** TASK GOAL **
Locate the word "started" in the data below, then copy every line that holds it.

=-=-=

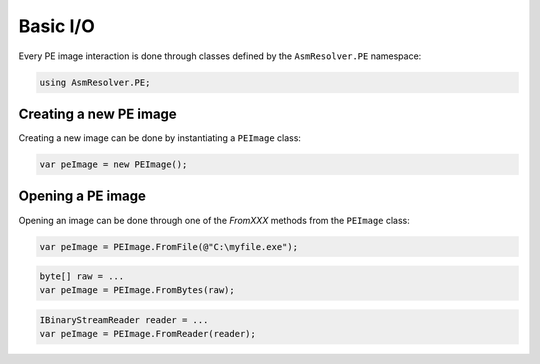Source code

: Basic I/O
=========

Every PE image interaction is done through classes defined by the ``AsmResolver.PE`` namespace:

.. code-block:: csharp

    using AsmResolver.PE;

Creating a new PE image
-----------------------

Creating a new image can be done by instantiating a ``PEImage`` class:

.. code-block:: csharp

    var peImage = new PEImage();


Opening a PE image
------------------

Opening an image can be done through one of the `FromXXX` methods from the ``PEImage`` class:

.. code-block:: csharp

    var peImage = PEImage.FromFile(@"C:\myfile.exe");

.. code-block:: csharp

    byte[] raw = ...
    var peImage = PEImage.FromBytes(raw);

.. code-block:: csharp

    IBinaryStreamReader reader = ...
    var peImage = PEImage.FromReader(reader);
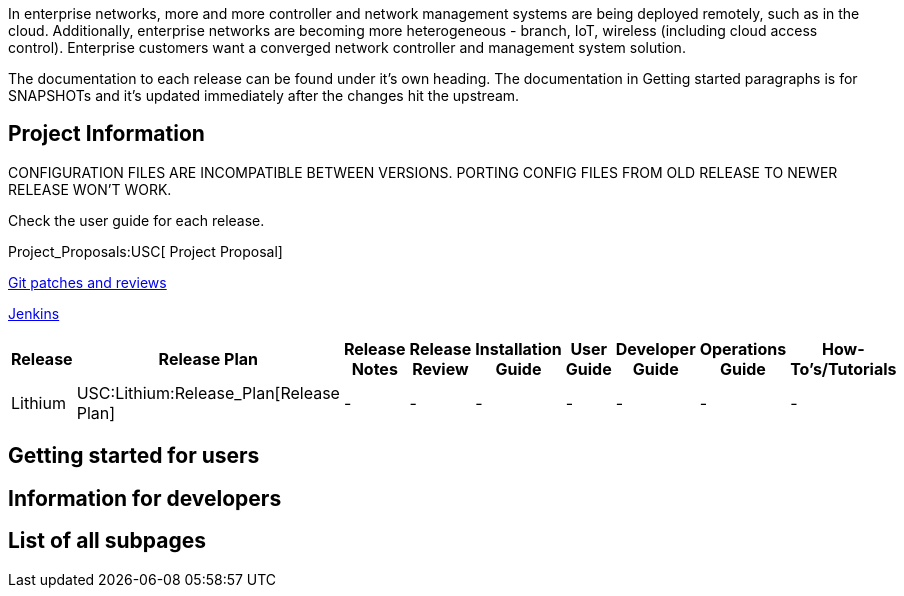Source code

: In enterprise networks, more and more controller and network management
systems are being deployed remotely, such as in the cloud. Additionally,
enterprise networks are becoming more heterogeneous - branch, IoT,
wireless (including cloud access control). Enterprise customers want a
converged network controller and management system solution.

The documentation to each release can be found under it's own heading.
The documentation in Getting started paragraphs is for SNAPSHOTs and
it's updated immediately after the changes hit the upstream.

[[project-information]]
== Project Information

CONFIGURATION FILES ARE INCOMPATIBLE BETWEEN VERSIONS. PORTING CONFIG
FILES FROM OLD RELEASE TO NEWER RELEASE WON'T WORK.

Check the user guide for each release.

Project_Proposals:USC[ Project Proposal]

https://git.opendaylight.org/gerrit/#/q/project:usc,n,z[Git patches and
reviews]

https://jenkins.opendaylight.org/usc/[Jenkins]

[cols=",,,,,,,,",options="header",]
|=======================================================================
|Release |Release Plan |Release Notes |Release Review |Installation
Guide |User Guide |Developer Guide |Operations Guide |How-To's/Tutorials
|Lithium |USC:Lithium:Release_Plan[Release Plan] |- |- |- |- |- |- |-
|=======================================================================

[[getting-started-for-users]]
== Getting started for users

[[information-for-developers]]
== Information for developers

[[list-of-all-subpages]]
== List of all subpages
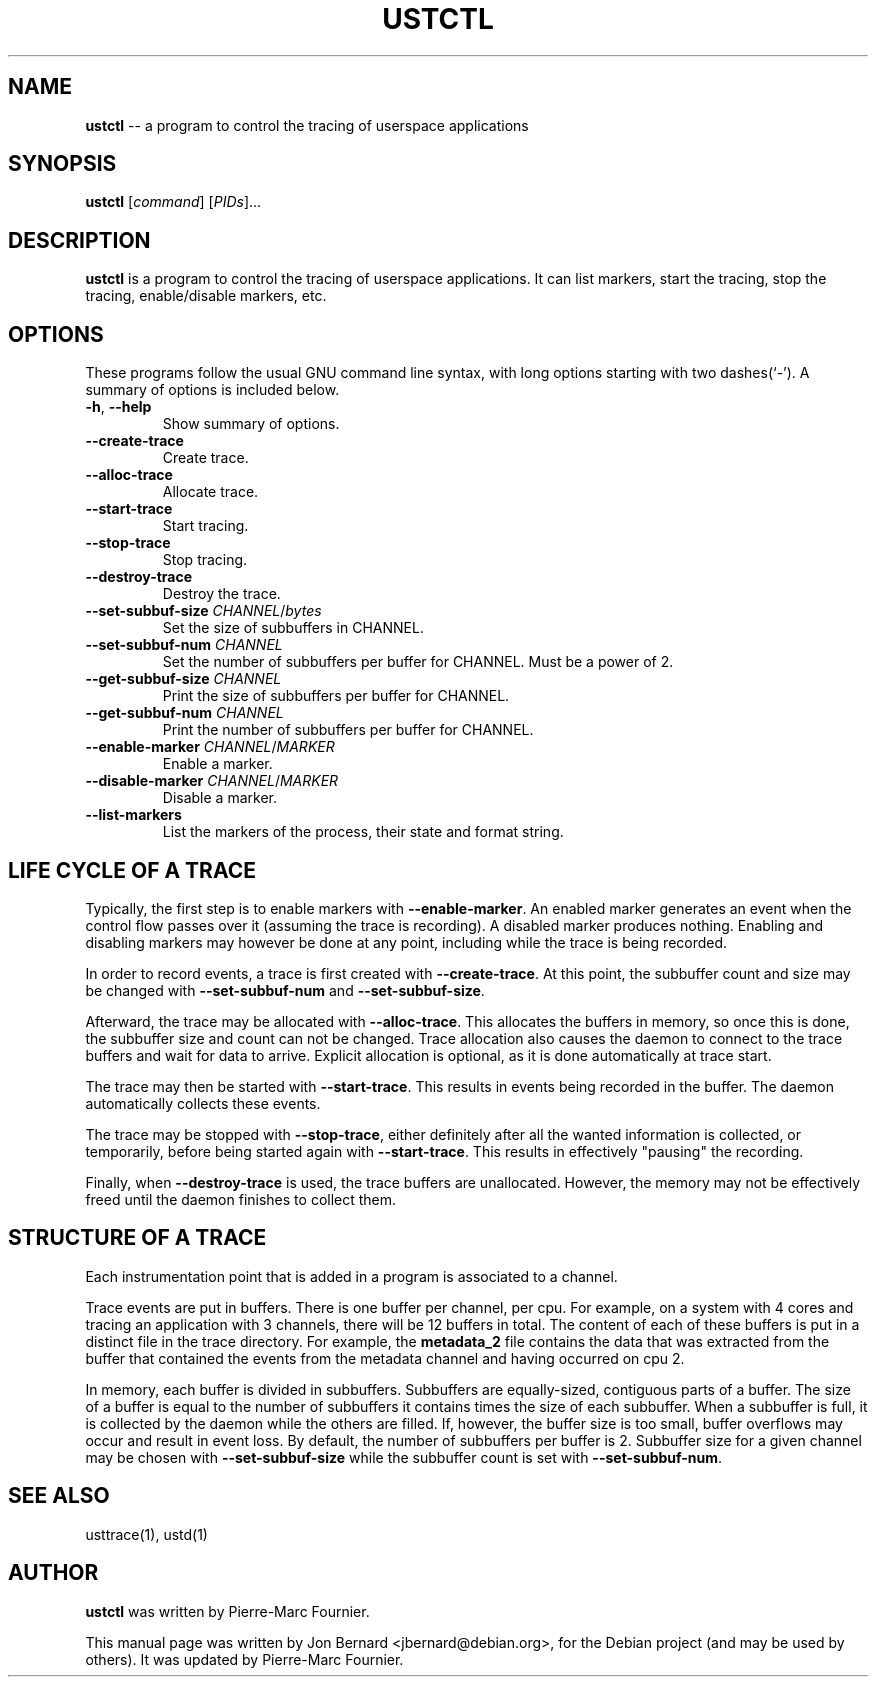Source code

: .\" generated with Ronn/v0.5
.\" http://github.com/rtomayko/ronn/
.
.TH "USTCTL" "1" "May 2010" "" ""
.
.SH "NAME"
\fBustctl\fR \-\- a program to control the tracing of userspace applications
.
.SH "SYNOPSIS"
\fBustctl\fR [\fIcommand\fR] [\fIPIDs\fR]...
.
.SH "DESCRIPTION"
\fBustctl\fR is a program to control the tracing of userspace applications. It can
list markers, start the tracing, stop the tracing, enable/disable markers, etc.
.
.SH "OPTIONS"
These programs follow the usual GNU command line syntax, with long options
starting with two dashes(`\-'). A summary of options is included below.
.
.TP
\fB\-h\fR, \fB\-\-help\fR
Show summary of options.
.
.TP
\fB\-\-create\-trace\fR
Create trace.
.
.TP
\fB\-\-alloc\-trace\fR
Allocate trace.
.
.TP
\fB\-\-start\-trace\fR
Start tracing.
.
.TP
\fB\-\-stop\-trace\fR
Stop tracing.
.
.TP
\fB\-\-destroy\-trace\fR
Destroy the trace.
.
.TP
\fB\-\-set\-subbuf\-size\fR \fICHANNEL\fR/\fIbytes\fR
Set the size of subbuffers in CHANNEL.
.
.TP
\fB\-\-set\-subbuf\-num\fR \fICHANNEL\fR
Set the number of subbuffers per buffer for CHANNEL. Must be a power of 2.
.
.TP
\fB\-\-get\-subbuf\-size\fR \fICHANNEL\fR
Print the size of subbuffers per buffer for CHANNEL.
.
.TP
\fB\-\-get\-subbuf\-num\fR \fICHANNEL\fR
Print the number of subbuffers per buffer for CHANNEL.
.
.TP
\fB\-\-enable\-marker\fR \fICHANNEL\fR/\fIMARKER\fR
Enable a marker.
.
.TP
\fB\-\-disable\-marker\fR \fICHANNEL\fR/\fIMARKER\fR
Disable a marker.
.
.TP
\fB\-\-list\-markers\fR
List the markers of the process, their state and format string.
.
.SH "LIFE CYCLE OF A TRACE"
Typically, the first step is to enable markers with \fB\-\-enable\-marker\fR. An
enabled marker generates an event when the control flow passes over it
(assuming the trace is recording). A disabled marker produces nothing. Enabling
and disabling markers may however be done at any point, including while the
trace is being recorded.
.
.P
In order to record events, a trace is first created with \fB\-\-create\-trace\fR. At
this point, the subbuffer count and size may be changed with \fB\-\-set\-subbuf\-num\fR
and \fB\-\-set\-subbuf\-size\fR.
.
.P
Afterward, the trace may be allocated with \fB\-\-alloc\-trace\fR. This allocates the
buffers in memory, so once this is done, the subbuffer size and count can not
be changed. Trace allocation also causes the daemon to connect to the trace
buffers and wait for data to arrive. Explicit allocation is optional, as it is
done automatically at trace start.
.
.P
The trace may then be started with \fB\-\-start\-trace\fR. This results in events
being recorded in the buffer. The daemon automatically collects these events.
.
.P
The trace may be stopped with \fB\-\-stop\-trace\fR, either definitely after all the
wanted information is collected, or temporarily, before being started again
with \fB\-\-start\-trace\fR. This results in effectively "pausing" the recording.
.
.P
Finally, when \fB\-\-destroy\-trace\fR is used, the trace buffers are unallocated.
However, the memory may not be effectively freed until the daemon finishes to
collect them.
.
.SH "STRUCTURE OF A TRACE"
Each instrumentation point that is added in a program is associated to a
channel.
.
.P
Trace events are put in buffers. There is one buffer per channel, per cpu.
For example, on a system with 4 cores and tracing an application with 3
channels, there will be 12 buffers in total. The content of each of these
buffers is put in a distinct file in the trace directory. For example, the \fBmetadata_2\fR file contains the data that was extracted from the buffer that
contained the events from the metadata channel and having occurred on cpu 2.
.
.P
In memory, each buffer is divided in subbuffers. Subbuffers are equally\-sized,
contiguous parts of a buffer. The size of a buffer is equal to the number of
subbuffers it contains times the size of each subbuffer. When a subbuffer is
full, it is collected by the daemon while the others are filled. If, however,
the buffer size is too small, buffer overflows may occur and result in event
loss. By default, the number of subbuffers per buffer is 2. Subbuffer size
for a given channel may be chosen with \fB\-\-set\-subbuf\-size\fR while the subbuffer
count is set with \fB\-\-set\-subbuf\-num\fR.
.
.SH "SEE ALSO"
usttrace(1), ustd(1)
.
.SH "AUTHOR"
\fBustctl\fR was written by Pierre\-Marc Fournier.
.
.P
This manual page was written by Jon Bernard <jbernard@debian.org>, for
the Debian project (and may be used by others). It was updated by Pierre\-Marc
Fournier.
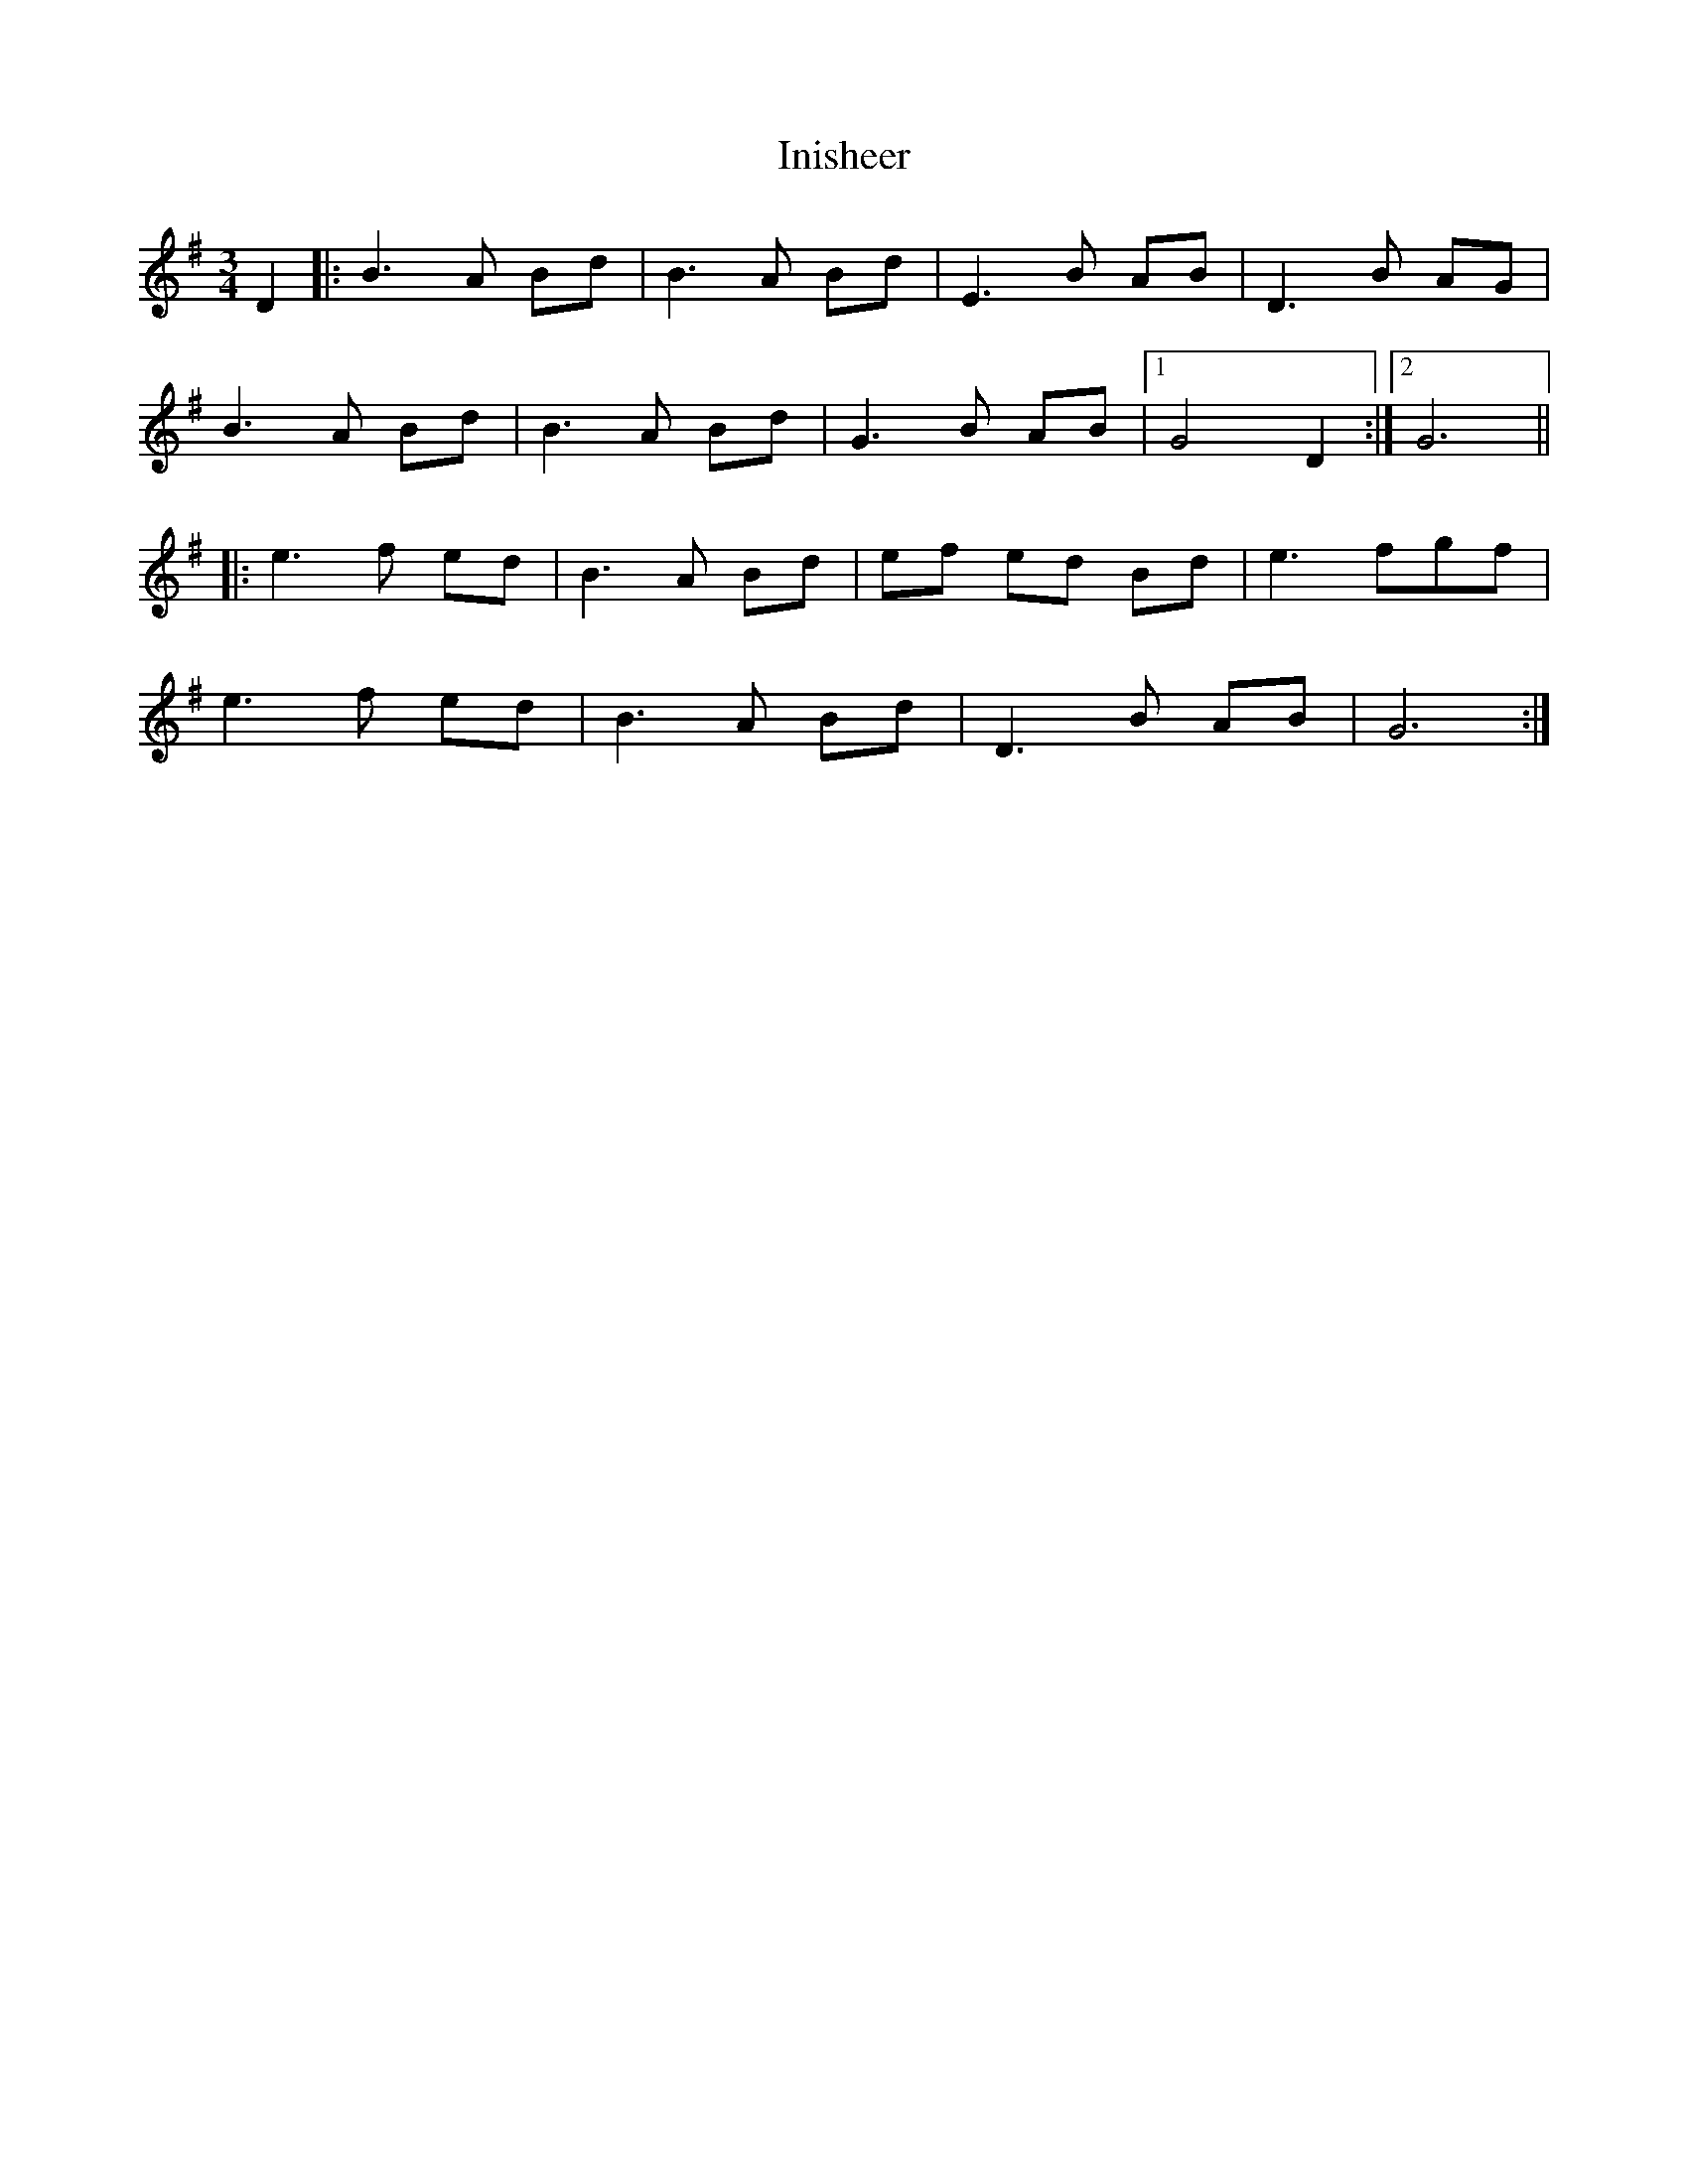 X: 18971
T: Inisheer
R: waltz
M: 3/4
K: Gmajor
D2|:B3A Bd|B3A Bd|E3B AB|D3B AG|
B3A Bd|B3A Bd|G3B AB|1 G4D2:|2 G6||
|:e3f ed|B3A Bd|ef ed Bd|e3fgf|
e3f ed|B3A Bd|D3B AB|G6:|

=-=-=

** EXERCISE ANSWER **
The documentation in Getting started paragraphs is for SNAPSHOTs and
[[getting-started-for-users]]
== Getting started for users
The trace may then be started with \fB\-\-start\-trace\fR. This results in events
wanted information is collected, or temporarily, before being started again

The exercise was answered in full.